Panzy la-le-la's skipping up the wrecked tube onto the gantry. Meanwhile Chicken Man, with a Cluck-Cluck-Cock-a-doodle-do! shoots up into the air!..
Before face diving into the deck. Chickens, not very good fliers apparently.
Panzy, ever the soft and sensitive sort gets a fit of vertigo, hold on there!
Yay! He made it to the gantry!.. but goosh, this Scav is dead! Oh, Boo-Hoo, how distressing. Panzy sets out to fix things as this will never do.
Panzy, using an ancient healing ritual passed down from Panzy to Panzy sets out to revive the poor Scav while singing a tra-le-la type song.
Oh happy day! The Scav's alive... but why does he look so, sad... and awkward?
Fortunately we'll never know as someone thankfully blows a hole through the little creeps head.

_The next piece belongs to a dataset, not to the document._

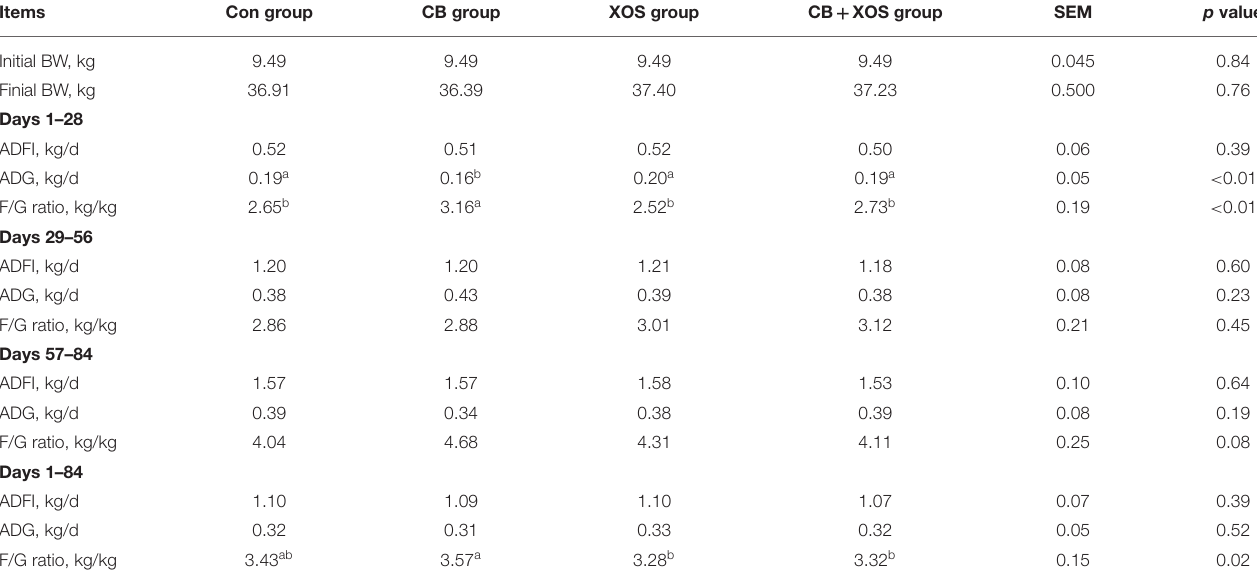
TABLE 2 | Effects of dietary addition with Clostridium butyricum (CB) and xylo-oligosaccharides (XOS) on growth performance of Huanjiang mini-pigs.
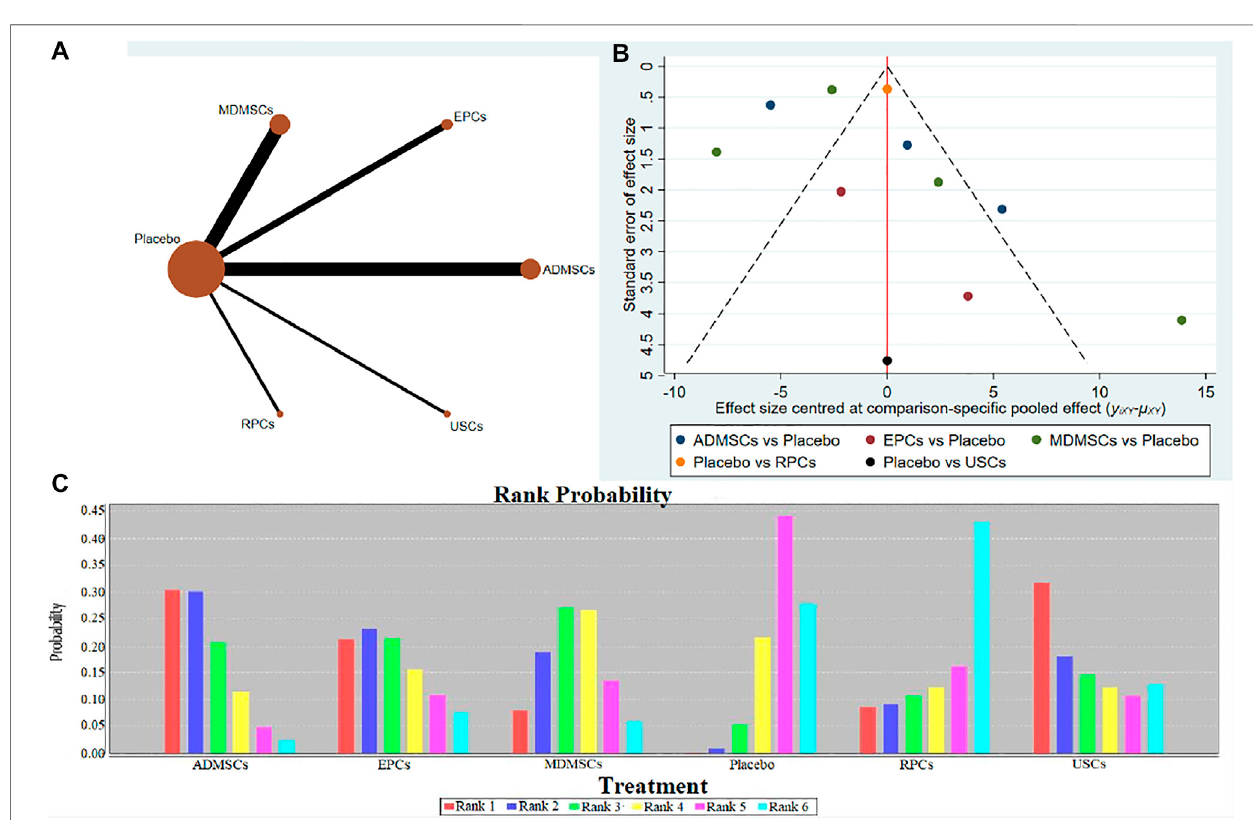
FIGURE 8 | Network Meta-analysis of blood urea nitrogen level at 14 days after administration (A) Evidence network diagram; (B) The comparison-correction funnel plot; (C) The ranking results).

It was Krus, he just couldn't stand it any more. To hell with protecting the others, it was worth it!
The newly revived Scavs return fire was well off. The Sore Arse?
The newly arrived Scavs and their Chieftain head towards the factory.
The Chieftain lets loose with his flamer!
Killer is caught directly in the blast of flame!
The inferno proves too much for his armour. Killer Keratsu has finally fallen...
A Scav with a Crossbow makes a rush for the disrupted group and a toxic barb hits Silva piercing his armour. He's not dead yet but has only D6/3 turns to live or be healed. Stats suffer a -2 until he's healed.
Scavs and Wallies move up to the factory.
The Last Scav Crab, as yet unharmed looms above Master Sargent Ecabob as it ka-chunks forward.
A barrage of Wallie attacks assault Boomer, who is less than impressed. What doesn't outright miss just glances from his armour. Boomers mood is steadily becoming apoplectic. (All violent actions by Boomer next turn will be even more exagerated than is the norm for Maniacs).